Le narcissisme : mise en scène d’Anne Martinet, 2013. Salle François Simon, Genève
CONCLUSION
Après la scène, traditionnelle, de première rencontre amoureuse entre Églé et Azor, qui a permis de mesurer l’innocence des deux jeunes gens découvrant à la fois l’autre et des sentiments inconnus, l’expérience se poursuit par l’épreuve imposée : une séparation. Prétendument destinée à renforcer leur amour, il s’agit en fait de les soumettre à la tentation de l’infidélité. La conclusion formulée par Carise ouvre ainsi un horizon d’attente : cet amour survivra-t-il aux « petites absences » ? Dans cet extrait, Marivaux introduit un double indice, d’une part l’ingénuité de ses deux personnages, incapables de maîtriser ce qu’ils ressentent, d’où leurs excès, d’autre part leur personnalité même : la prédominance de l'apparence, pour Azor un amour fondé sur la seule beauté physique, et, pour Églé, son narcissisme poussé à l‘extrême.
Scène IX : deux rivales
Pour lire l'extrait
L’expérience, destinée à savoir sile premier exemple d’inconstance est donné par l’homme ou par la femme, a commencé par la scène de rencontre entre deux des jeunes gens élevés à l’écart du monde depuis leur enfance, Églé et Azor, et leur coup de foudre. Elle se poursuit avec la séparation exigée par leurs deux serviteurs, Carise et Mesrou, une mise à l’épreuve de leur fidélité, facilitée par deux objets : Azor reçoit le portrait de sa bien-aimée, qui, elle, préfère son propre portrait, donc reçoit un miroir. Laissés seuls, dans la scène VIII, tous deux se manifestent leur amour, avant de décider de suivre le conseil donné, se séparer pour se retrouver encore plus amoureux. À peine Azor l’a-t-il quittée qu’une autre jeune fille, Adine, rejoint Églé.

Consigne – Recopiez le passage du texte sur Églé et Azor en commençant aux mots « Scène IX : deux » et en vous arrêtant après « Adine, rejoint Églé. ».

Données extraites –
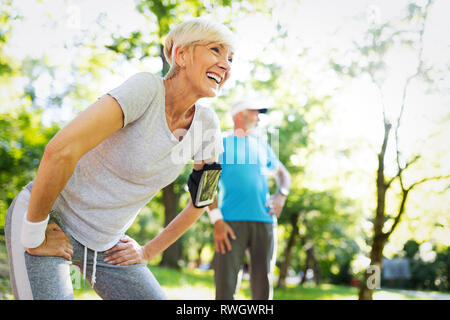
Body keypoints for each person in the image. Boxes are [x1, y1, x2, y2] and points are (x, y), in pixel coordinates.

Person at [4, 18, 234, 300]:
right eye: (215, 50)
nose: (226, 65)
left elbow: (202, 200)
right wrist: (33, 235)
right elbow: (61, 151)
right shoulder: (146, 89)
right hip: (48, 223)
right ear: (181, 55)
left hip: (107, 246)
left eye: (230, 58)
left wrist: (147, 251)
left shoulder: (207, 126)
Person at [207, 99, 291, 300]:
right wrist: (216, 221)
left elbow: (284, 174)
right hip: (229, 224)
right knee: (225, 285)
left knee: (263, 285)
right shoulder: (220, 143)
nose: (259, 118)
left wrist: (281, 195)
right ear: (239, 114)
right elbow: (208, 185)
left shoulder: (261, 145)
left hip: (265, 221)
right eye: (255, 113)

Corrigé –
Scène IX : deux rivales
Pour lire l'extrait
L’expérience, destinée à savoir sile premier exemple d’inconstance est donné par l’homme ou par la femme, a commencé par la scène de rencontre entre deux des jeunes gens élevés à l’écart du monde depuis leur enfance, Églé et Azor, et leur coup de foudre. Elle se poursuit avec la séparation exigée par leurs deux serviteurs, Carise et Mesrou, une mise à l’épreuve de leur fidélité, facilitée par deux objets : Azor reçoit le portrait de sa bien-aimée, qui, elle, préfère son propre portrait, donc reçoit un miroir. Laissés seuls, dans la scène VIII, tous deux se manifestent leur amour, avant de décider de suivre le conseil donné, se séparer pour se retrouver encore plus amoureux. À peine Azor l’a-t-il quittée qu’une autre jeune fille, Adine, rejoint Églé.